▶ Directive
Reproduce the listing below, swapping "bounding box" for "enclosing box" and leaving everything else untouched. Omit the pictures.
* begin *
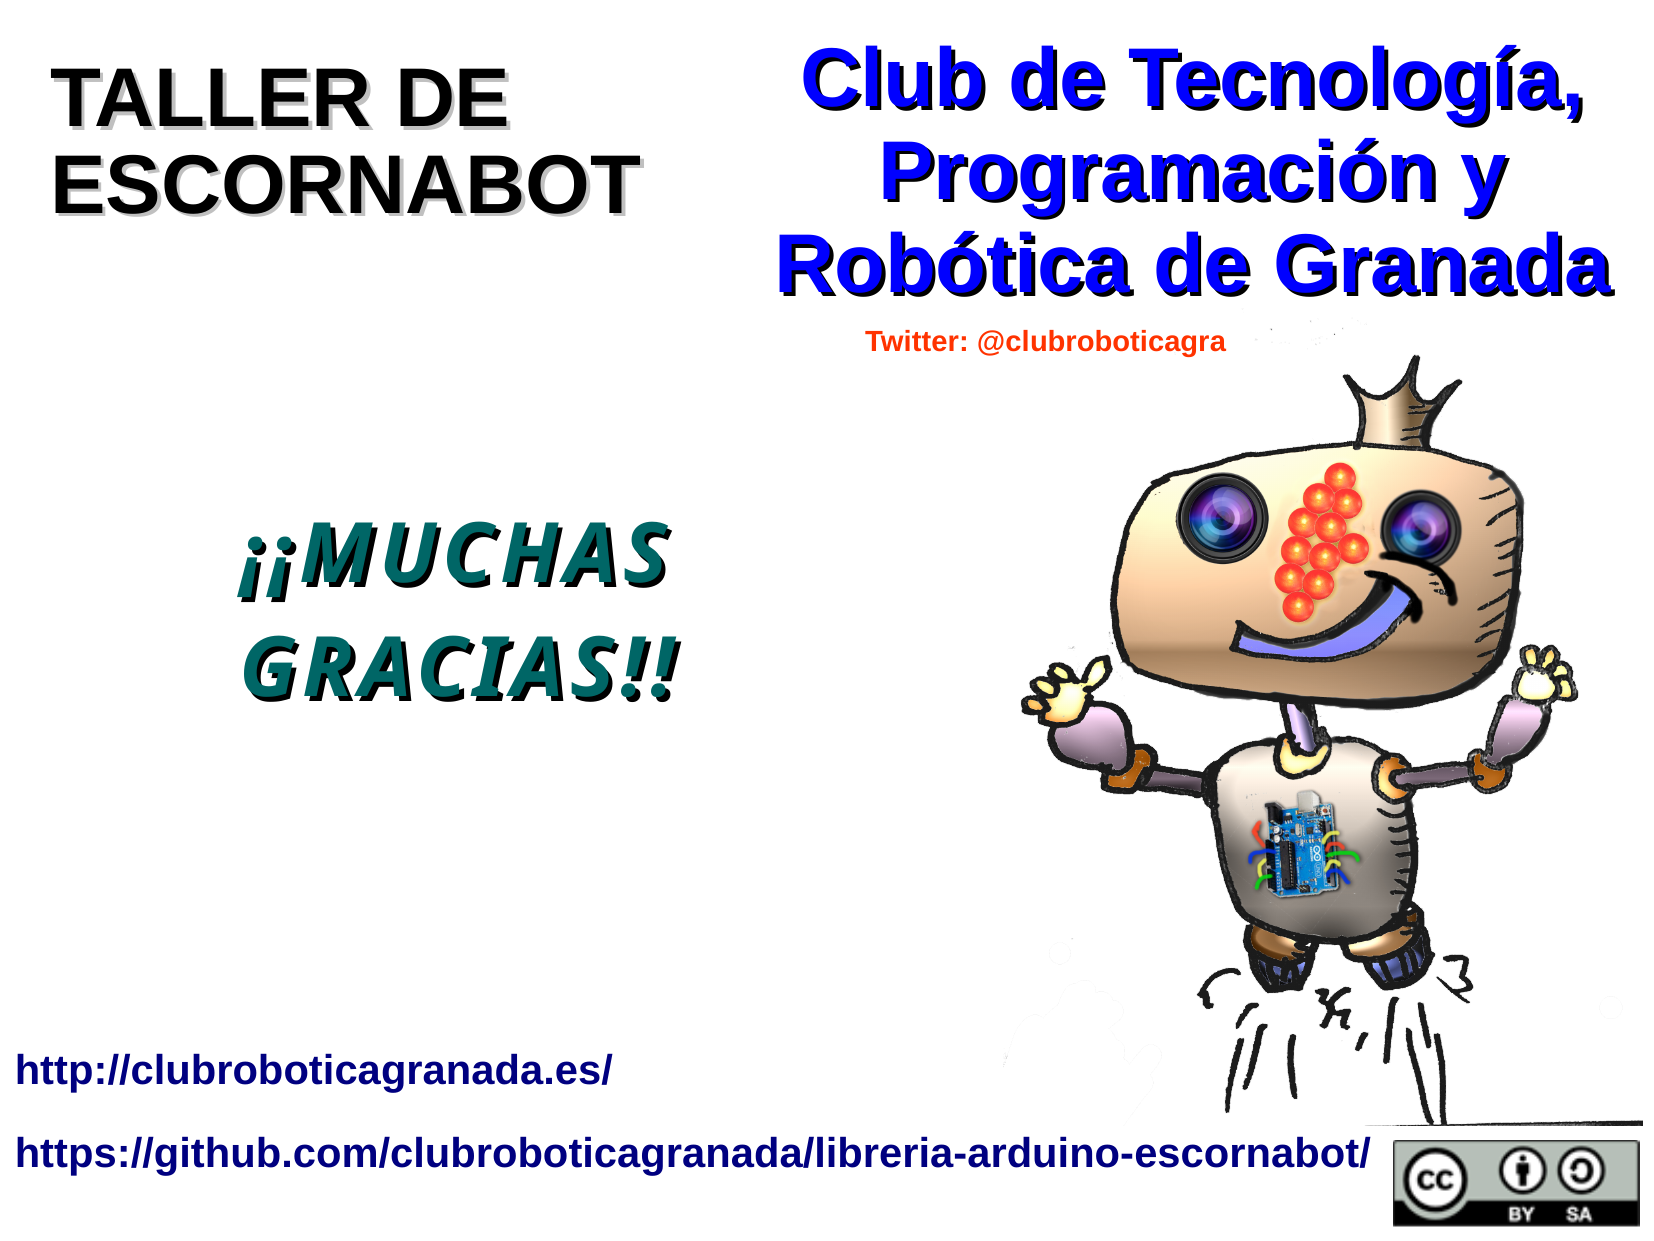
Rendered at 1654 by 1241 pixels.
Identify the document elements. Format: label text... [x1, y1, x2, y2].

text_box Twitter: @clubroboticagra [850, 333, 1003, 402]
text_box ¡¡MUCHAS GRACIAS!! [224, 486, 902, 851]
text_box http://clubroboticagranada.es/ https://github.com/clubroboticagranada/libreria-arduino-escornabot/ [0, 1039, 1418, 1241]
picture [1418, 1140, 1640, 1229]
text_box TALLER DE ESCORNABOT [35, 50, 744, 245]
text_box Club de Tecnología, Programación y Robótica de Granada [744, 23, 1642, 333]
picture [1003, 307, 1643, 1126]
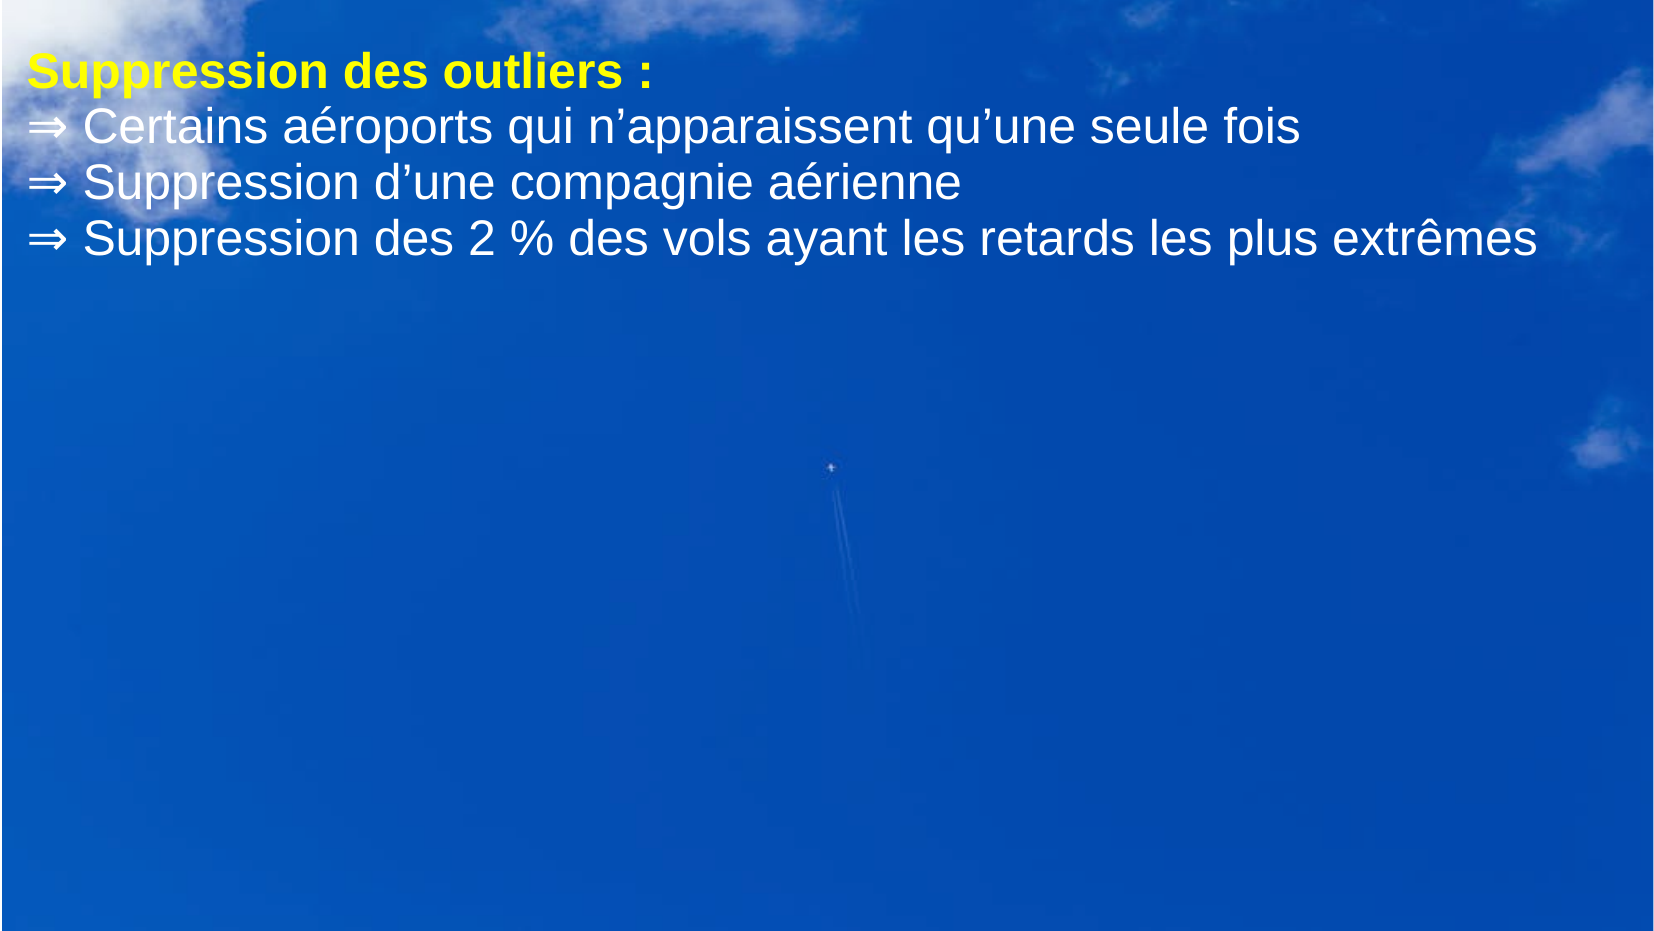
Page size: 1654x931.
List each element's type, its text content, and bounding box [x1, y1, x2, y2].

picture [2, 0, 1654, 931]
text_box Suppression des outliers : ⇒ Certains aéroports qui n’apparaissent qu’une seule fois ⇒ Suppression d’une compagnie aérienne ⇒ Suppression des 2 % des vols ayant les retards les plus extrêmes [11, 35, 1574, 329]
* end *
▶ Solution for this task
Rendered at 1654 by 1241 pixels.
Identify the document elements. Format: label text... [x1, y1, x2, y2].

text_box Twitter: @clubroboticagra [850, 333, 1003, 402]
text_box ¡¡MUCHAS GRACIAS!! [224, 486, 902, 851]
text_box http://clubroboticagranada.es/ https://github.com/clubroboticagranada/libreria-arduino-escornabot/ [0, 1039, 1418, 1241]
picture [1418, 1140, 1640, 1229]
text_box TALLER DE ESCORNABOT [35, 50, 744, 245]
text_box Club de Tecnología, Programación y Robótica de Granada [744, 23, 1642, 333]
picture [1003, 307, 1643, 1126]
Page size: 1654x931.
List each element's type, its text content, and enclosing box [x1, y1, x2, y2].

picture [2, 0, 1654, 931]
text_box Suppression des outliers : ⇒ Certains aéroports qui n’apparaissent qu’une seule fois ⇒ Suppression d’une compagnie aérienne ⇒ Suppression des 2 % des vols ayant les retards les plus extrêmes [11, 35, 1574, 329]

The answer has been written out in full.